- Press reports indicate that tomorrow President Obama will announce that he is nominating Kansas Governor Kathleen Sebelius to serve as Secretary of the Department of Health and Human Services. Of course, this nomination is subject to Senate approval. This news reminds me that in January there were several press reports that the President intended to nominate National Zoo director John Berry to serve as the OPM Director. I haven’t read any more about the OPM’s Director’s position since the President named Kathie Ann Whipple to serve as acting Director.
- The Dallas News includes an interview with Darren Rogers, the President of Blue Cross and Blue Shield of Texas. The interview focuses on the tension between physicians and health plans. This is a good exchange —
I look at this as we’re all in this together and we’ve all got to get along. I think everybody’s heart is in the right place. I don’t think that physicians or hospitals are trying to put me out of business, and I’m certainly not trying to put them out of business. Without them, I have no business. I’m not saying conflict doesn’t exist, because there’s a natural tension. Health plans are an intermediary between the people who are paying for service – which are really the employers – and providers, who want to maximize their incomes. But where would providers be without the commercial health insurance companies? We all pay more than the government programs do. If we’re not there anymore, then they get to live on what Medicare and Medicaid pay them. And certainly there are bad actors. We do have situations where we know that physicians and other providers are harming people, and they get investigated. And there are probably things that health plans do that aggravate them. But you can’t have a free rein on the system or no one would be able to afford anything.

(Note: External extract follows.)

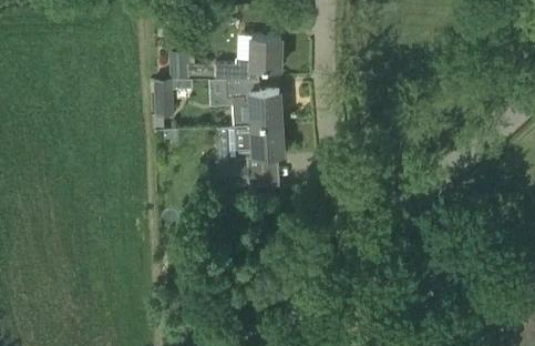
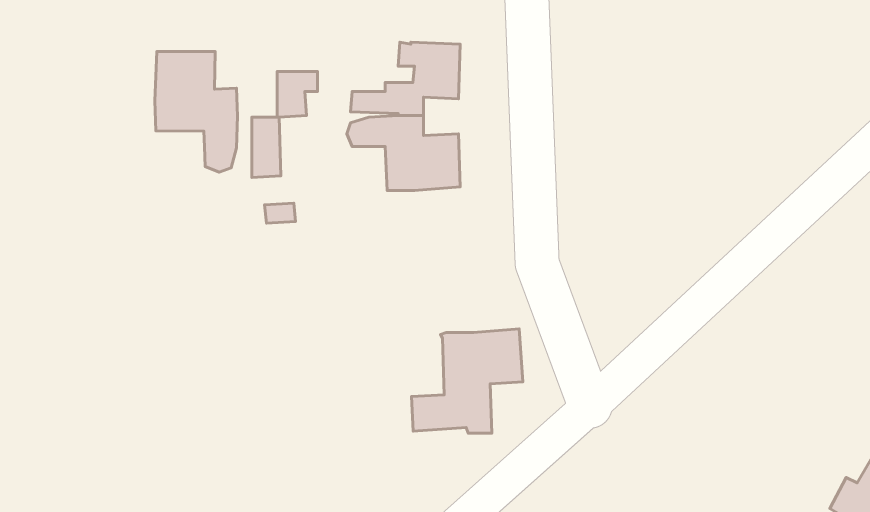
building: none -> [155,51,237,172]
building: [217,128,285,191] -> [411,329,523,433]

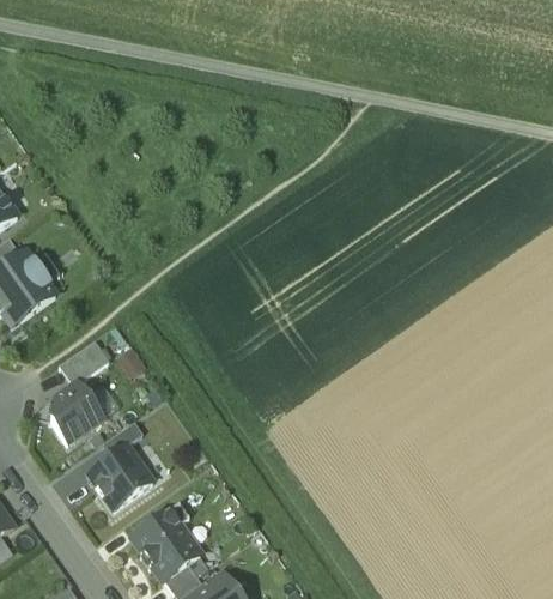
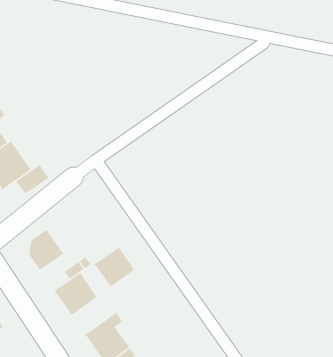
building: [59,339,109,383] -> [15,164,50,194]
building: none -> [94,246,135,288]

- The New York Times reports today on the efforts of Aetna and United Healthcare to prepare for the next round of health care reform efforts.
- The Labor Department has created a useful website on the COBRA continuation coverage subsidy created by the stimulus law. As explained on that site,
The American Recovery and Reinvestment Act of 2009 (ARRA)[the official name of the stimulus act] provides for a 65% reduction in COBRA premiums for certain assistance eligible individuals for up to 9 months. An assistance eligible individual is a COBRA “qualified beneficiary” who meets all of the following requirements:Has a qualifying event for COBRA coverage that is the employee’s involuntary termination during the period beginning September 1, 2008 and ending December 31, 2009.Those who are eligible for other group health coverage (such as a spouse’s plan) or Medicare are not eligible for the premium reduction. Other limitations may also apply. There is no premium reduction for periods of coverage that began prior to February 17, 2009.
OPM is in the process of implementing these changes to the FEHBP’s analogous temporary continuation of coverage program.
- The Blue Cross and Blue Shield Association has published its annual report on state health care initiatives.
- HHS issued a projection of 2009 health care costs. The report discusses the impact of the current recession on health care spending.